We have had three important events on the “Higgs front” in the past few days:
⁃ Our H→ττ paper (HIG-13-004) is now accepted for publication by JHEP
⁃ The last of the “legacy” analyses, H→γγ, has now entered CWR and is heading towards publication, in line with the publication plan set at the beginning of the year
⁃ The presentation of our Higgs width analysis from off-shell production in a well received LHC seminar at CERN on Apr. 15th.

We have also had the approvals of two important results on Beyond Standard Model (BSM) physics searches:
⁃ The search for heavy right-handed neutrinos (EXO-13-008) where a final state with a pair of jets coming from the WR accompanied by two leptons is looked for in both electrons and muons channels. Limits in the neutrino-WR plane set as well as for σ x BR. Right-handed W up to 3 TeV are excluded at 95% CL. A 2.5σ excess around 2.1 TeV in the electron channel only, is also observed.

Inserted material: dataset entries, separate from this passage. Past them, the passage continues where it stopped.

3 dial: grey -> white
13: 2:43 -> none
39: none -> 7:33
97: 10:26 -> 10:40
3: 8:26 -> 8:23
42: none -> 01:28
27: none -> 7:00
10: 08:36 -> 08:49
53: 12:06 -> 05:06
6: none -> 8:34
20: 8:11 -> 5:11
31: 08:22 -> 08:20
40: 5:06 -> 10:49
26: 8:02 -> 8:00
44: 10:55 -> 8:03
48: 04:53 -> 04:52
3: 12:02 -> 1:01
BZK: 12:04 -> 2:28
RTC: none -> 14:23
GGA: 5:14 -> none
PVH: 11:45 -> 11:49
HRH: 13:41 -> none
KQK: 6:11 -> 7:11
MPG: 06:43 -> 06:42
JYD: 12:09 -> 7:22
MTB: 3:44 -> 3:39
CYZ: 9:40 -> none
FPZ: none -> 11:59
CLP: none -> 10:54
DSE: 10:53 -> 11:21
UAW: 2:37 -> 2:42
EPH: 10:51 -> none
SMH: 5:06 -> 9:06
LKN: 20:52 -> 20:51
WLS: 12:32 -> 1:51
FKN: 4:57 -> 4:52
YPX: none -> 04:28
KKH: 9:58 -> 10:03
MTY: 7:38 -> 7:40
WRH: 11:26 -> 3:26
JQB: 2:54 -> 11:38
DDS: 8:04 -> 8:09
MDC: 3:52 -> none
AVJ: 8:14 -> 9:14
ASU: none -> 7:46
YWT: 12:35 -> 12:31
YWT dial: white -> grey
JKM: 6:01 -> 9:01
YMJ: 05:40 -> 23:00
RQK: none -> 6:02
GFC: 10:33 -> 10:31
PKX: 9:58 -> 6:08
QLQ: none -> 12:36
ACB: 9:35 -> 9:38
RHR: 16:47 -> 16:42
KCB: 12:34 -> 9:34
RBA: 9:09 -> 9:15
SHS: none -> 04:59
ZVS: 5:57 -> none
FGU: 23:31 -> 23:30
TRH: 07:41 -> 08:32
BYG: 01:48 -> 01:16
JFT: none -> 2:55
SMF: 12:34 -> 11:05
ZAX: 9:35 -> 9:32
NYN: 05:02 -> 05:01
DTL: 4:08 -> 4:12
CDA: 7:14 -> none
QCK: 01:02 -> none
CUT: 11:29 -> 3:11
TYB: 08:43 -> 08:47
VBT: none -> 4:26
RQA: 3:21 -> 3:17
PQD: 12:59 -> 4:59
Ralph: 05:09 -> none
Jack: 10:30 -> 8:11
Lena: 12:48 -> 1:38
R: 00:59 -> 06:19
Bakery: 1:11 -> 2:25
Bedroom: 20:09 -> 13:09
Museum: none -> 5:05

⁃ The search for heavy resonances decaying to two higgses where final states with a pair of b-quarks and a pair of photons are selected. Many extradimension models predict the existence of such resonances with cross sections reachable at LHC. Using the Radion interpretation model, masses up to 0.97 TeV are excluded at 95% CL for a Radion scale ΛR=1 TeV.

The Heavy Ion group is rallying up for a complete new set of analyses to be presented at Quark Matter 2014. No less than 16 analyses are now foreseen to go for approval in time for the conference, even though the possibility to reach this result was not an easy ride. We faced a “re-reco” crisis a few weeks ago, when it became evident that with standard resources the reprocessing of the Heavy Ion data could not be completed in time. Once again, our computing flexibility and the dedication of a number of experts has allowed us to explore new workflows and inject new resources almost on-the-fly, up to the point of completing the processing in due time.